Meantime I should say a little about my own role in Twelfth Night, and about the play in general.
This comedy is a light and happy piece but also a sad one in places – and indeed there can be no true comedy without some heaviness. As it is in the beginning, when shipwrecked Viola is cast up on the coast of Illyria, believing that her twin brother Sebastian is drowned. Wh
ere Illyria is I am not sure but it is not so far from Messina, for that is the birthplace of Viola and Sebastian. And Messina is in the Kingdom of Sicily. And the Kingdom of Sicily is . . .
Enough geography! Back to the story.
Viola takes man’s disguise and the name Cesario for protection (but really in order that Master WS may make the most of the confusion which inevitably follows). Our disguised Viola joins the court of Duke Orsino, ruler of Illyria and would-be lover of the Countess Olivia. The Duke sends disguised Cesario to woo the Countess on his behalf – all too successfully. Olivia falls for a him who is not a he. Meanwhile, Cesario, the he who is a she, has fallen in love with Orsino. Each of these three loves another and is loved in turn by the third. How to satisfy the sexes? How to resolve this iron triangle and make it into a pliant square? Master WS, conjurer that he is, now calls up Viola’s twin brother Sebastian, who has after all survived the shipwreck and the surges. This gentleman is easily confused – of course! – with his sister in her male disguise. Eventually all is well: Orsino is paired off with Viola, now out of man’s attire and her adopted name, while Sebastian is delighted with the beauteous Olivia. We end with weddings in abundance.
But on the margins of this happy tale are some discontented and unhappy folk. There is no maker of melancholy like a wedding, your funeral is nothing to it. The steward Malvolio, like Narcissus, loves only his own self and image. Feste the clown (played by Robert Armin), though he sings of love, seems not to seek it for himself. There is a knight, Sir Andrew Aguecheek, who is a fool whether he is in or out of love. And then there is poor Antonio, who has rescued Sebastian from the ocean billows and who now companions his new friend with a dogged, selfless devotion. He is sloughed off at the end when Sebastian finds a more attractive prospect in the shape of the fair Olivia. Who should blame Sebastian? Who would feel for Antonio?
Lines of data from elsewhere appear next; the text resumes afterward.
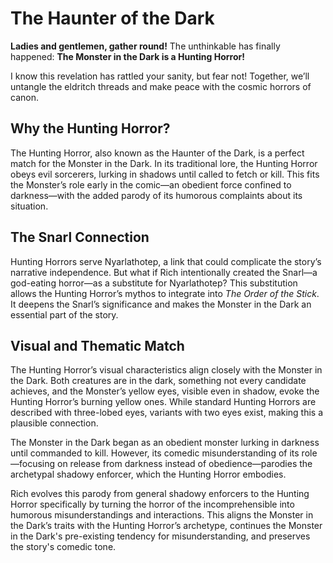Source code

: # The Haunter of the Dark

**Ladies and gentlemen, gather round!** The unthinkable has finally happened: **The Monster in the Dark is a Hunting Horror!**

I know this revelation has rattled your sanity, but fear not! Together, we’ll untangle the eldritch threads and make peace with the cosmic horrors of canon.

## Why the Hunting Horror?

The Hunting Horror, also known as the Haunter of the Dark, is a perfect match for the Monster in the Dark. In its traditional lore, the Hunting Horror obeys evil sorcerers, lurking in shadows until called to fetch or kill. This fits the Monster’s role early in the comic—an obedient force confined to darkness—with the added parody of its humorous complaints about its situation.

## The Snarl Connection

Hunting Horrors serve Nyarlathotep, a link that could complicate the story’s narrative independence. But what if Rich intentionally created the Snarl—a god-eating horror—as a substitute for Nyarlathotep? This substitution allows the Hunting Horror’s mythos to integrate into *The Order of the Stick*. It deepens the Snarl’s significance and makes the Monster in the Dark an essential part of the story.

## Visual and Thematic Match

The Hunting Horror’s visual characteristics align closely with the Monster in the Dark. Both creatures are in the dark, something not every candidate achieves, and the Monster’s yellow eyes, visible even in shadow, evoke the Hunting Horror’s burning yellow ones. While standard Hunting Horrors are described with three-lobed eyes, variants with two eyes exist, making this a plausible connection.

The Monster in the Dark began as an obedient monster lurking in darkness until commanded to kill. However, its comedic misunderstanding of its role—focusing on release from darkness instead of obedience—parodies the archetypal shadowy enforcer, which the Hunting Horror embodies.

Rich evolves this parody from general shadowy enforcers to the Hunting Horror specifically by turning the horror of the incomprehensible into humorous misunderstandings and interactions. This aligns the Monster in the Dark’s traits with the Hunting Horror’s archetype, continues the Monster in the Dark's pre-existing tendency for misunderstanding, and preserves the story's comedic tone.

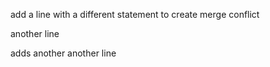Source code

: add a line with a different statement to create merge conflict

another line

adds another another line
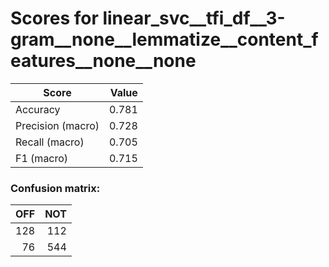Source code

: # Scores for linear_svc__tfi_df__3-gram__none__lemmatize__content_features__none__none
|      Score      |Value|
|-----------------|----:|
|Accuracy         |0.781|
|Precision (macro)|0.728|
|Recall (macro)   |0.705|
|F1 (macro)       |0.715|

### Confusion matrix:
|OFF|NOT|
|--:|--:|
|128|112|
| 76|544|
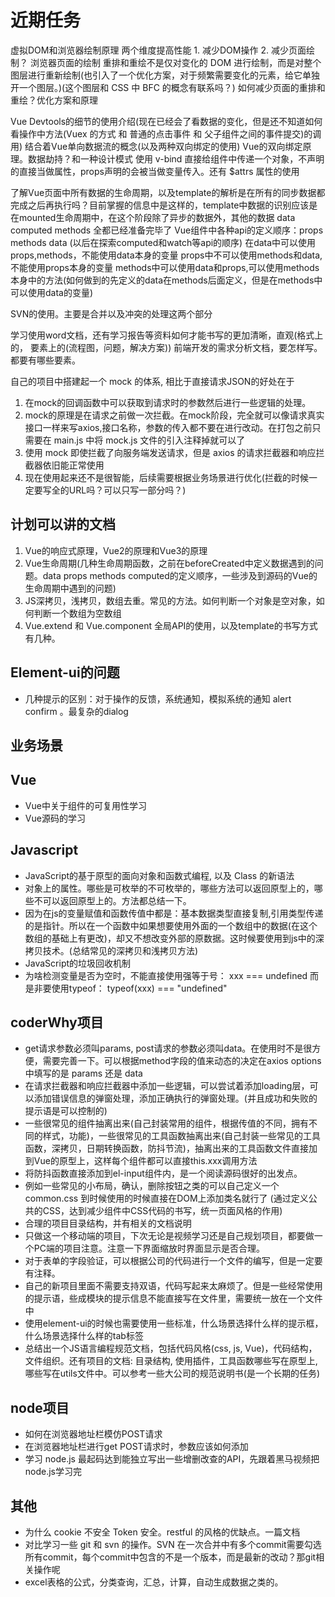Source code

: <!--
 *@Author: x09898 coder_xujie@163.com
 * @Date: 2022-05-09 20:54:40
 * @LastEditors: x09898 coder_xujie@163.com
 * @LastEditTime: 2022-10-09 18:01:27
 * @FilePath: \HTML-CSS-Javascript-\待解决的知识点\近期的学习要务.md
 * @Description: 近期的学习任务
-->
# 近期任务

虚拟DOM和浏览器绘制原理
  两个维度提高性能 1. 减少DOM操作 2. 减少页面绘制？
浏览器页面的绘制
 重排和重绘不是仅对变化的 DOM 进行绘制，而是对整个图层进行重新绘制(也引入了一个优化方案，对于频繁需要变化的元素，给它单独开一个图层。)(这个图层和 CSS 中 BFC 的概念有联系吗？)
 如何减少页面的重排和重绘？优化方案和原理

Vue Devtools的细节的使用介绍(现在已经会了看数据的变化，但是还不知道如何看操作中方法(Vuex 的方式 和 普通的点击事件 和 父子组件之间的事件提交)的调用) 结合着Vue单向数据流的概念(以及两种双向绑定的使用)
Vue的双向绑定原理。数据劫持？和一种设计模式
使用 v-bind 直接给组件中传递一个对象，不声明的直接当做属性，props声明的会被当做变量传入。还有 $attrs 属性的使用

了解Vue页面中所有数据的生命周期，以及template的解析是在所有的同步数据都完成之后再执行吗？目前掌握的信息中是这样的，template中数据的识别应该是在mounted生命周期中，在这个阶段除了异步的数据外，其他的数据 data computed  methods 全都已经准备完毕了
Vue组件中各种api的定义顺序：props methods data  (以后在探索computed和watch等api的顺序)
在data中可以使用props,methods，不能使用data本身的变量
props中不可以使用methods和data,不能使用props本身的变量
methods中可以使用data和props,可以使用methods本身中的方法(如何做到的先定义的data在methods后面定义，但是在methods中可以使用data的变量)

SVN的使用。主要是合并以及冲突的处理这两个部分

学习使用word文档，还有学习报告等资料如何才能书写的更加清晰，直观(格式上的， 要素上的(流程图，问题，解决方案))
前端开发的需求分析文档，要怎样写。都要有哪些要素。

自己的项目中搭建起一个 mock 的体系, 相比于直接请求JSON的好处在于

1. 在mock的回调函数中可以获取到请求时的参数然后进行一些逻辑的处理。
2. mock的原理是在请求之前做一次拦截。在mock阶段，完全就可以像请求真实接口一样来写axios,接口名称，参数的传入都不要在进行改动。在打包之前只需要在 main.js 中将 mock.js 文件的引入注释掉就可以了
3. 使用 mock 即使拦截了向服务端发送请求，但是 axios 的请求拦截器和响应拦截器依旧能正常使用
4. 现在使用起来还不是很智能，后续需要根据业务场景进行优化(拦截的时候一定要写全的URL吗？可以只写一部分吗？)

## 计划可以讲的文档

1. Vue的响应式原理，Vue2的原理和Vue3的原理
2. Vue生命周期(几种生命周期函数，之前在beforeCreated中定义数据遇到的问题。data props methods computed的定义顺序，一些涉及到源码的Vue的生命周期中遇到的问题)
3. JS深拷贝，浅拷贝，数组去重。常见的方法。如何判断一个对象是空对象，如何判断一个数组为空数组
4. Vue.extend 和 Vue.component 全局API的使用，以及template的书写方式有几种。

## Element-ui的问题

* 几种提示的区别：对于操作的反馈，系统通知，模拟系统的通知 alert confirm 。最复杂的dialog

## 业务场景

## Vue

* Vue中关于组件的可复用性学习
* Vue源码的学习

## Javascript

* JavaScript的基于原型的面向对象和函数式编程, 以及 Class 的新语法
* 对象上的属性。哪些是可枚举的不可枚举的，哪些方法可以返回原型上的，哪些不可以返回原型上的。方法都总结一下。
* 因为在js的变量赋值和函数传值中都是：基本数据类型直接复制,引用类型传递的是指针。所以在一个函数中如果想要使用外面的一个数组中的数据(在这个数组的基础上有更改)，却又不想改变外部的原数据。这时候要使用到js中的深拷贝技术。(总结常见的深拷贝和浅拷贝方法)
* JavaScript的垃圾回收机制
* 为啥检测变量是否为空时，不能直接使用强等于号： xxx === undefined 而是非要使用typeof： typeof(xxx) === "undefined"

## coderWhy项目

* get请求参数必须叫params, post请求的参数必须叫data。在使用时不是很方便，需要完善一下。可以根据method字段的值来动态的决定在axios options 中填写的是 params 还是 data
* 在请求拦截器和响应拦截器中添加一些逻辑，可以尝试着添加loading层，可以添加错误信息的弹窗处理，添加正确执行的弹窗处理。(并且成功和失败的提示语是可以控制的)
* 一些很常见的组件抽离出来(自己封装常用的组件，根据传值的不同，拥有不同的样式，功能)，一些很常见的工具函数抽离出来(自己封装一些常见的工具函数，深拷贝，日期转换函数，防抖节流)，抽离出来的工具函数文件直接加到Vue的原型上，这样每个组件都可以直接this.xxx调用方法
* 将防抖函数直接添加到el-input组件内，是一个阅读源码很好的出发点。
* 例如一些常见的小布局，确认，删除按钮之类的可以自己定义一个common.css 到时候使用的时候直接在DOM上添加类名就行了 (通过定义公共的CSS，达到减少组件中CSS代码的书写，统一页面风格的作用)
* 合理的项目目录结构，并有相关的文档说明
* 只做这一个移动端的项目，下次无论是视频学习还是自己规划项目，都要做一个PC端的项目注意。注意一下界面缩放时界面显示是否合理。
* 对于表单的字段验证，可以根据公司的代码进行一个文件的编写，但是一定要有注释。
* 自己的新项目里面不需要支持双语，代码写起来太麻烦了。但是一些经常使用的提示语，些成模块的提示信息不能直接写在文件里，需要统一放在一个文件中
* 使用element-ui的时候也需要使用一些标准，什么场景选择什么样的提示框，什么场景选择什么样的tab标签
* 总结出一个JS语言编程规范文档，包括代码风格(css, js, Vue)，代码结构，文件组织。还有项目的文档: 目录结构, 使用插件，工具函数哪些写在原型上, 哪些写在utils文件中。可以参考一些大公司的规范说明书(是一个长期的任务)

## node项目

* 如何在浏览器地址栏模仿POST请求
* 在浏览器地址栏进行get POST请求时，参数应该如何添加
* 学习 node.js 最起码达到能独立写出一些增删改查的API，先跟着黑马视频把 node.js学习完

## 其他

* 为什么 cookie 不安全 Token 安全。restful 的风格的优缺点。一篇文档
* 对比学习一些 git 和 svn 的操作。SVN 在一次合并中有多个commit需要勾选所有commit，每个commit中包含的不是一个版本，而是最新的改动？那git相关操作呢
* excel表格的公式，分类查询，汇总，计算，自动生成数据之类的。  
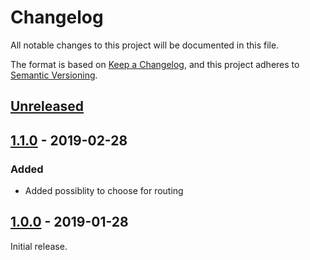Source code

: # Changelog

All notable changes to this project will be documented in this file.

The format is based on [Keep a Changelog](http://keepachangelog.com/),
and this project adheres to [Semantic Versioning](https://semver.org/).

## [Unreleased]


## [1.1.0] - 2019-02-28

### Added
- Added possiblity to choose for routing


## [1.0.0] - 2019-01-28
Initial release.


[Unreleased]: https://github.com/digipolisantwerp/starter-kit-react_app_nodejs/compare/v1.1.0...HEAD
[1.1.0]: https://github.com/digipolisantwerp/starter-kit-react_app_nodejs/compare/v1.0.0...v1.1.0
[1.0.0]: https://github.com/digipolisantwerp/starter-kit-react_app_nodejs/compare/v1.0.0
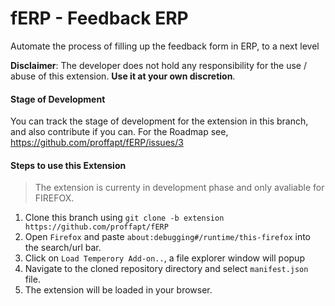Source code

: fERP - Feedback ERP
====================
Automate the process of filling up the feedback form in ERP, to a next level

**Disclaimer**: The developer does not hold any responsibility for the use / abuse of this extension. **Use it at your own discretion**.

#### Stage of Development
You can track the stage of development for the extension in this branch, and also contribute if you can.
For the Roadmap see, https://github.com/proffapt/fERP/issues/3

#### Steps to use this Extension

> The extension is currenty in development phase and only avaliable for FIREFOX.

1. Clone this branch using `git clone -b extension https://github.com/proffapt/fERP`
2. Open `Firefox` and paste `about:debugging#/runtime/this-firefox` into the search/url bar.
3. Click on `Load Temperory Add-on..`, a file explorer window will popup
4. Navigate to the cloned repository directory and select `manifest.json` file.
5. The extension will be loaded in your browser.
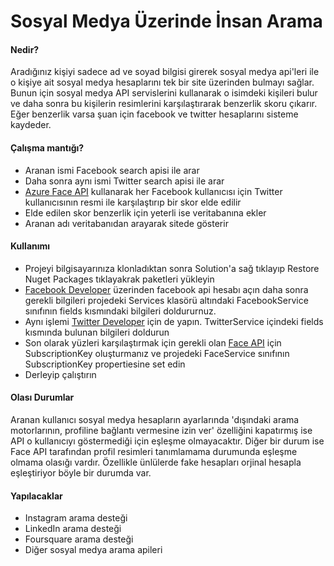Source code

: # Sosyal Medya Üzerinde İnsan Arama
<h4>Nedir?</h4>
Aradığınız kişiyi sadece ad ve soyad bilgisi girerek sosyal medya api'leri ile o kişiye ait sosyal medya hesaplarını tek bir site üzerinden bulmayı sağlar. Bunun için sosyal medya API servislerini kullanarak o isimdeki kişileri bulur ve daha sonra bu kişilerin resimlerini karşılaştırarak benzerlik skoru çıkarır. Eğer benzerlik varsa şuan için facebook ve twitter hesaplarını sisteme kaydeder.

<h4>Çalışma mantığı?</h4>
<ul>
<li>Aranan ismi Facebook search apisi ile arar</li>
<li>Daha sonra aynı ismi Twitter search apisi ile arar</li>
<li><a target="_blank" href="https://azure.microsoft.com/en-us/services/cognitive-services/face/">Azure Face API</a> kullanarak her Facebook kullanıcısı için Twitter kullanıcısının resmi ile karşılaştırıp bir skor elde edilir</li>
<li>Elde edilen skor benzerlik için yeterli ise veritabanına ekler</li>
<li>Aranan adı veritabanıdan arayarak sitede gösterir</li>
</ul>

<h4>Kullanımı</h4>
<ul>
<li>Projeyi bilgisayarınıza klonladıktan sonra Solution'a sağ tıklayıp Restore Nuget Packages tıklayakrak paketleri yükleyin</li>
<li><a target="_blank" href="https://developers.facebook.com/">Facebook Developer</a> üzerinden facebook api hesabı açın daha sonra gerekli bilgileri projedeki Services klasörü altındaki FacebookService sınıfının fields kısmındaki bilgileri doldururnuz.</li>
<li>Aynı işlemi <a target="_blank" href="https://dev.twitter.com/">Twitter Developer</a> için de yapın. TwitterService içindeki fields kısmında bulunan bilgileri doldurun</li>
<li>Son olarak yüzleri karşılaştırmak için gerekli olan <a target="_blank" href="https://azure.microsoft.com/tr-tr/try/cognitive-services/">Face API</a> için SubscriptionKey oluşturmanız ve projedeki FaceService sınıfının SubscriptionKey propertiesine set edin</li>
<li>Derleyip çalıştırın</li>
</ul>

<h4>Olası Durumlar</h4>
<p>Aranan kullanıcı sosyal medya hesapların ayarlarında 'dışındaki arama motorlarının, profiline bağlantı vermesine izin ver' özelliğini kapatırmış ise API o kullanıcıyı göstermediği için eşleşme olmayacaktır. Diğer bir durum ise Face API tarafından profil resimleri tanımlamama durumunda eşleşme olmama olasığı vardır. Özellikle ünlülerde fake hesapları orjinal hesapla eşleştiriyor böyle bir durumda var.</p>

<h4>Yapılacaklar</h4>
<ul>
<li>Instagram arama desteği</li>
<li>LinkedIn arama desteği</li>
<li>Foursquare arama desteği</li>
<li>Diğer sosyal medya arama apileri</li>
</ul>
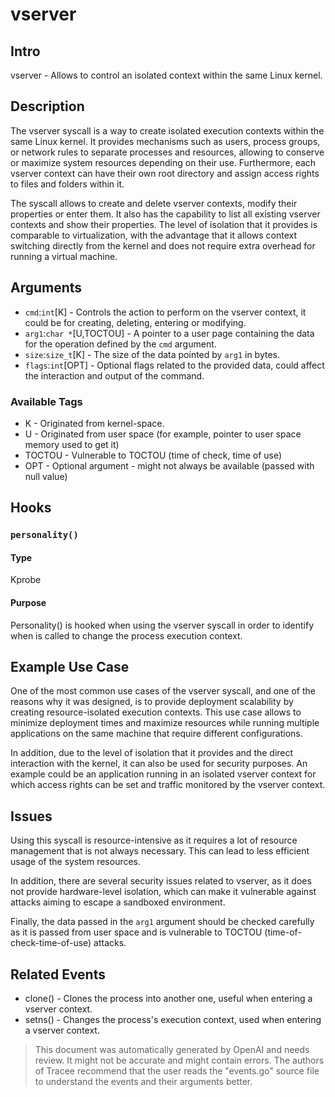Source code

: 
# vserver

## Intro
vserver - Allows to control an isolated context within the same Linux kernel.

## Description
The vserver syscall is a way to create isolated execution contexts within the same Linux kernel. It provides mechanisms such as users, process groups, or network rules to separate processes and resources, allowing to conserve or maximize system resources depending on their use. Furthermore, each vserver context can have their own root directory and assign access rights to files and folders within it.

The syscall allows to create and delete vserver contexts, modify their properties or enter them. It also has the capability to list all existing vserver contexts and show their properties. The level of isolation that it provides is comparable to virtualization, with the advantage that it allows context switching directly from the kernel and does not require extra overhead for running a virtual machine.

## Arguments
* `cmd`:`int`[K] - Controls the action to perform on the vserver context, it could be for creating, deleting, entering or modifying.
* `arg1`:`char *`[U,TOCTOU] - A pointer to a user page containing the data for the operation defined by the `cmd` argument.
* `size`:`size_t`[K] - The size of the data pointed by `arg1` in bytes.
* `flags`:`int`[OPT] - Optional flags related to the provided data, could affect the interaction and output of the command. 

### Available Tags
* K - Originated from kernel-space.
* U - Originated from user space (for example, pointer to user space memory used to get it)
* TOCTOU - Vulnerable to TOCTOU (time of check, time of use)
* OPT - Optional argument - might not always be available (passed with null value)

## Hooks
### `personality()`
#### Type
Kprobe
#### Purpose
Personality() is hooked when using the vserver syscall in order to identify when is called to change the process execution context.

## Example Use Case
One of the most common use cases of the vserver syscall, and one of the reasons why it was designed, is to provide deployment scalability by creating resource-isolated execution contexts. This use case allows to minimize deployment times and maximize resources while running multiple applications on the same machine that require different configurations.

In addition, due to the level of isolation that it provides and the direct interaction with the kernel, it can also be used for security purposes. An example could be an application running in an isolated vserver context for which access rights can be set and traffic monitored by the vserver context.

## Issues
Using this syscall is resource-intensive as it requires a lot of resource management that is not always necessary. This can lead to less efficient usage of the system resources.

In addition, there are several security issues related to vserver, as it does not provide hardware-level isolation, which can make it vulnerable against attacks aiming to escape a sandboxed environment.

Finally, the data passed in the `arg1` argument should be checked carefully as it is passed from user space and is vulnerable to TOCTOU (time-of-check-time-of-use) attacks.

## Related Events
* clone() - Clones the process into another one, useful when entering a vserver context.
* setns() - Changes the process's execution context, used when entering a vserver context.

> This document was automatically generated by OpenAI and needs review. It might
> not be accurate and might contain errors. The authors of Tracee recommend that
> the user reads the "events.go" source file to understand the events and their
> arguments better.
Well, Antonio was my part, and I was determined to make something of it and him, not in a noisy passionate way, but quietly and modestly, which I considered to be the fellow’s nature.
I had three or four scenes to play, first with Sebastian and afterwards with Viola-Cesario, whom I mistake for her twin brother. Then I am arrested as an enemy to the state of Illyria; and, although all is made straight again at the end, the happy amity between Antonio and Sebastian will never come again, for it has served its turn.